You can check your exportRDF with this form :

http://www.w3.org/RDF/Validator/

karima.rafes wrote:

I found a quick fix.
I added str_replace('%','&#37;',URL) in the file include/export/SMW_OWLExport.php in the function printHeader.

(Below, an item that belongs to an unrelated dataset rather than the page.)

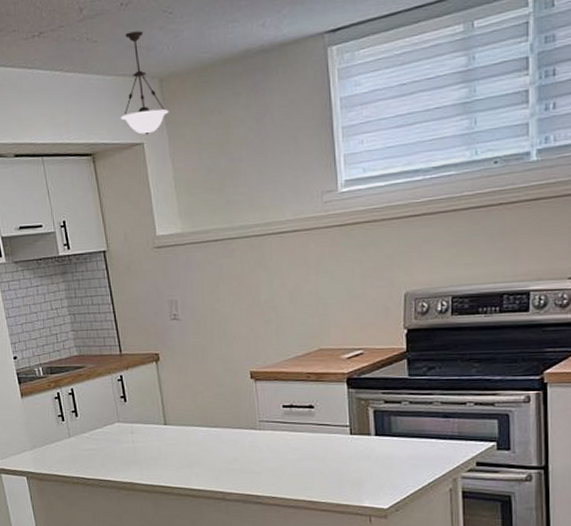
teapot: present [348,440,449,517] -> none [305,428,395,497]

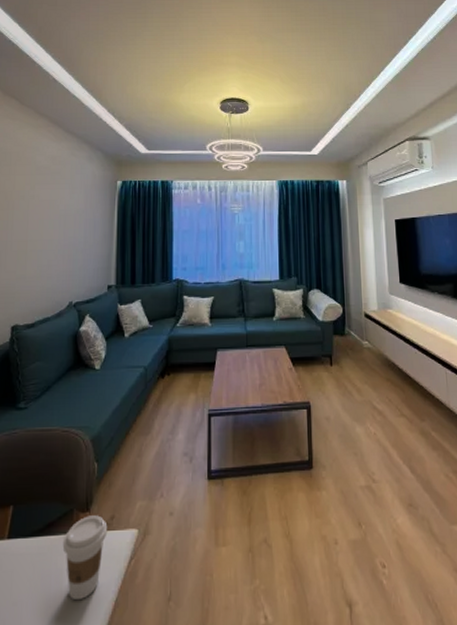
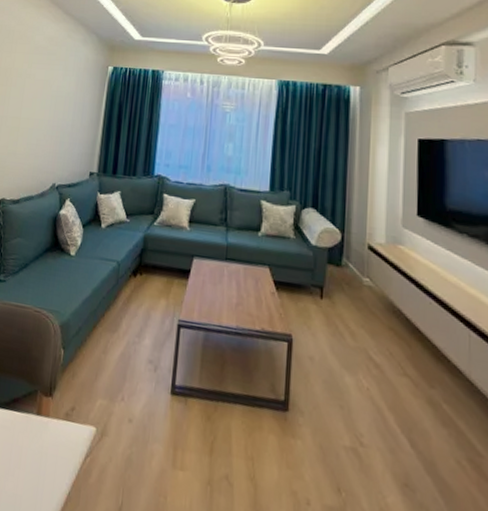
coffee cup: present [62,515,108,601] -> none [24,400,68,483]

protected function printHeader( $ontologyuri = '' ) {

		global $wgContLang;

		$this->pre_ns_buffer .=
			"<?xml version=\"1.0\" encoding=\"UTF-8\"?>\n" .
			"<!DOCTYPE rdf:RDF[\n" .
			"\t<!ENTITY rdf '"   . SMWExporter::expandURI( '&rdf;' )   .  "'>\n" .
			"\t<!ENTITY rdfs '"  . SMWExporter::expandURI( '&rdfs;' )  .  "'>\n" .
			"\t<!ENTITY owl '"   . SMWExporter::expandURI( '&owl;' )   .  "'>\n" .
			"\t<!ENTITY swivt '" . SMWExporter::expandURI( '&swivt;' ) .  "'>\n" .
			// A note on "wiki": this namespace is crucial as a fallback when it would be illegal to start e.g. with a number. In this case, one can always use wiki:... followed by "_" and possibly some namespace, since _ is legal as a first character.
			"\t<!ENTITY wiki '"  . str_replace('%','&#37;',SMWExporter::expandURI( '&wiki;' )) .  "'>\n" .
			"\t<!ENTITY property '" . str_replace('%','&#37;',SMWExporter::expandURI( '&property;' )) .  "'>\n" .
			"\t<!ENTITY wikiurl '" . str_replace('%','&#37;',SMWExporter::expandURI( '&wikiurl;' )) .  "'>\n" .
			"]>\n\n" .
			"<rdf:RDF\n" .
			"\txmlns:rdf=\"&rdf;\"\n" .
			"\txmlns:rdfs=\"&rdfs;\"\n" .
			"\txmlns:owl =\"&owl;\"\n" .
			"\txmlns:swivt=\"&swivt;\"\n" .
			"\txmlns:wiki=\"&wiki;\"\n" .
			"\txmlns:property=\"&property;\"";
		$this->global_namespaces = array( 'rdf' => true, 'rdfs' => true, 'owl' => true, 'swivt' => true, 'wiki' => true, 'property' => true );

		$this->post_ns_buffer .=
			">\n\t<!-- Ontology header -->\n" .
			"\t<owl:Ontology rdf:about=\"$ontologyuri\">\n" .
			"\t\t<swivt:creationDate rdf:datatype=\"http://www.w3.org/2001/XMLSchema#dateTime\">" . date( DATE_W3C ) . "</swivt:creationDate>\n" .
			"\t\t<owl:imports rdf:resource=\"http://semantic-mediawiki.org/swivt/1.0\" />\n" .
			"\t</owl:Ontology>\n" .
			"\t<!-- exported page data -->\n";

}

I have now implemented the above "quick fix" which I think is the proper way to solve the problem. The symbol % that is correctly used in the problematic URLs has a special meaning in XML ENTITY declarations and must be escaped in this way. The fix will be released with SMW 1.5.2.